* **Exercise instructions**
Pull out every line with the word "President" from the entries below.

* **Provided data**
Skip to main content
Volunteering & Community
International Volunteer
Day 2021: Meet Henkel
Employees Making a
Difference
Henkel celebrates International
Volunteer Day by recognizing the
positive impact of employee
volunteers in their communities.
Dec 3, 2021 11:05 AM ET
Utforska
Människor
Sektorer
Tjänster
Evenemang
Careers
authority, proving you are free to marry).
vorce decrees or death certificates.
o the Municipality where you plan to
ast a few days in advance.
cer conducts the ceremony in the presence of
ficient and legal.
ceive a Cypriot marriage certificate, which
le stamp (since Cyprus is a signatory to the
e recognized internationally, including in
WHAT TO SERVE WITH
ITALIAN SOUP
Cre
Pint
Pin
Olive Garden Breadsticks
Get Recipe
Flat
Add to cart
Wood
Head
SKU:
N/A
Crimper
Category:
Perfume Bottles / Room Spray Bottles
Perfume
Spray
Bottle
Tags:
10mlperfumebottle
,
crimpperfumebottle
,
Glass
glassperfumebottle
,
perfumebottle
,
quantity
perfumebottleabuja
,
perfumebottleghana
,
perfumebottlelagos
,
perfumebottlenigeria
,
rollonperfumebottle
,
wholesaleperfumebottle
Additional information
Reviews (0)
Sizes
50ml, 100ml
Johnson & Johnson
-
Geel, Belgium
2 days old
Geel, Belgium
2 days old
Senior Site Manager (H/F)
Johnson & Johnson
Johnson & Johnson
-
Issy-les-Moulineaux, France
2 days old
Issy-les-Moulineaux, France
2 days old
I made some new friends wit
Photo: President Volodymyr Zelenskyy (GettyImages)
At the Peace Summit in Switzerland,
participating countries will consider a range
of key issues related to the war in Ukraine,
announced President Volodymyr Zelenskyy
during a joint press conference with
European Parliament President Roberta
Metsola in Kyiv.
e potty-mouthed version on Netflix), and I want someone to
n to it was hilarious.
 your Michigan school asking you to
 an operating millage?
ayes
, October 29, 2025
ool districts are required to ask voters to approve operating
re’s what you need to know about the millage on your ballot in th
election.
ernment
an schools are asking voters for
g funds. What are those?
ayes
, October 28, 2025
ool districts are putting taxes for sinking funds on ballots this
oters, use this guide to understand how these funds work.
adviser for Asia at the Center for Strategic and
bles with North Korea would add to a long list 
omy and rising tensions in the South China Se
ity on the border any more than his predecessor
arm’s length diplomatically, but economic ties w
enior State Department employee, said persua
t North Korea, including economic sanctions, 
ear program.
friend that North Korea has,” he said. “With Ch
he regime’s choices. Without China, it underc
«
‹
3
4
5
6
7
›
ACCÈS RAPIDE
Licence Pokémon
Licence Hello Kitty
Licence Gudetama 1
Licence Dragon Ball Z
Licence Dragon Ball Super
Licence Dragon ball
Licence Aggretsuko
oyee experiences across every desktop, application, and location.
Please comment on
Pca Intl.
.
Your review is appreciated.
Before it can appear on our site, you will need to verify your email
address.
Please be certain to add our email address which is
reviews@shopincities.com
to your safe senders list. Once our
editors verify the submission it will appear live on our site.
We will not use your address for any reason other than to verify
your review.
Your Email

* **Exercise solution**
Photo: President Volodymyr Zelenskyy (GettyImages)
announced President Volodymyr Zelenskyy
European Parliament President Roberta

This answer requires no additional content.